Thailands wichtigste Wirtschaftsbranche gerät unter Druck: Das Tourismusministerium meldet einen Besucherrückgang von 7,16% in den ersten acht Monaten 2025. Schuld sind vor allem weniger Touristen aus China und Malaysia – doch es gibt auch Lichtblicke.
Die Zahlen erschrecken
Von Januar bis August 2025 kamen 21,88 Millionen ausländische Besucher nach Thailand – das sind 1,68 Millionen weniger als im Vorjahreszeitraum. Noch dramatischer: Die Einnahmen brachen um 5,4% ein und liegen jetzt bei 1,014 Billionen Baht (ca. 25,35 Milliarden Euro).
Die Hauptverantwortlichen für den Rückgang sind schnell identifiziert: China lieferte nur noch 3,09 Millionen Touristen (-18% gegenüber Vorjahr), Malaysia 3,04 Millionen (-15%). Dabei sind diese beiden Märkte traditionell die stärksten Pfeiler des thailändischen Tourismus.

Die Retter in der Not
Während die Riesen schwächeln, halten andere Märkte die Stellung: Indien festigt seinen Platz als drittstärkste Quelle mit 1,56 Millionen Besuchern. Russland liefert trotz politischer Spannungen stabile 1,19 Millionen, und Südkorea rundet die Top Five mit 1 Million Besuchern ab.
Weitere wichtige Märkte sind:
• Japan: 712.158 Besucher
• Großbritannien: 708.929 Besucher
• USA: 692.212 Besucher
• Taiwan: 672.067 Besucher
• Laos: 630.051 Besucher
September bringt keine Besserung
Der Abwärtstrend setzte sich im August fort: Nur 2,58 Millionen Besucher kamen ins Land – ein Minus von 12,81% gegenüber dem Vorjahr. China blieb mit 409.691 Ankünften zwar Spitzenreiter, aber auf deutlich niedrigerem Niveau. Malaysia folgte mit 391.777, Indien mit 190.604.

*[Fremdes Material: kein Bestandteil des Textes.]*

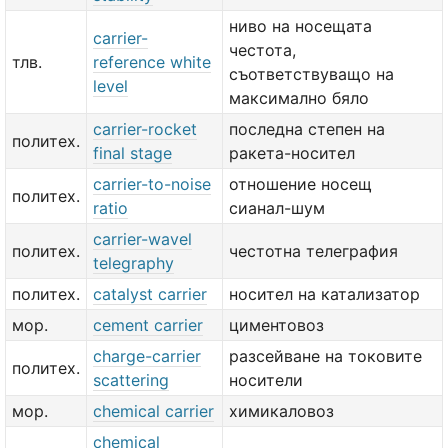
ниво на носещата
carrier-
честота,
тлв.
reference white
съответствуващо на
level
максимално бяло
carrier-rocket
последна степен на
политех.
final stage
ракета-носител
carrier-to-noise
отношение носещ
политех.
ratio
сианал-шум
carrier-wavel
политех.
честотна телеграфия
telegraphy
политех.
catalyst carrier
носител на катализатор
мор.
cement carrier
циментовоз
charge-carrier
разсейване на токовите
политех.
scattering
носители
мор.
chemical carrier
химикаловоз
chemical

Das Tourismusministerium räumte die Probleme ein: „Die Abhängigkeit von China und Malaysia macht uns verwundbar für plötzliche Veränderungen“, so ein Sprecher. Die Branche fürchtet um ihre Existenz, denn der Tourismus trägt 12-15% zum Bruttoinlandsprodukt bei.

Was sind die Gründe?
Experten nennen mehrere Faktoren für den Rückgang:
• Wirtschaftliche Schwäche in China
• Gestiegene Reisekosten durch Inflation
• Konkurrenz durch Vietnam, Indonesien und Malaysia
• Image-Probleme durch Sicherheitsbedenken
Ein Reiseveranstalter aus Pattaya klagt: „Die Chinesen bleiben weg, die Malaysier haben weniger Geld. Dabei sind wir auf sie angewiesen.“
Licht am Horizont?
Die Regierung setzt auf Diversifizierung: Indien und Russland sollen weiter ausgebaut werden, dazu kommen sekundäre Märkte wie der Mittlere Osten. Die anstehende Hauptsaison mit Besuchern aus Europa und Nordamerika könnte die Zahlen wieder drehen.
Langfristig will Thailand weg von der Massenabfertigung und hin zu qualitativ hochwertigem Tourismus. Die jüngsten Auszeichnungen für Nationalparks zeigen, dass das Land ökologisch und nachhaltig punkten kann.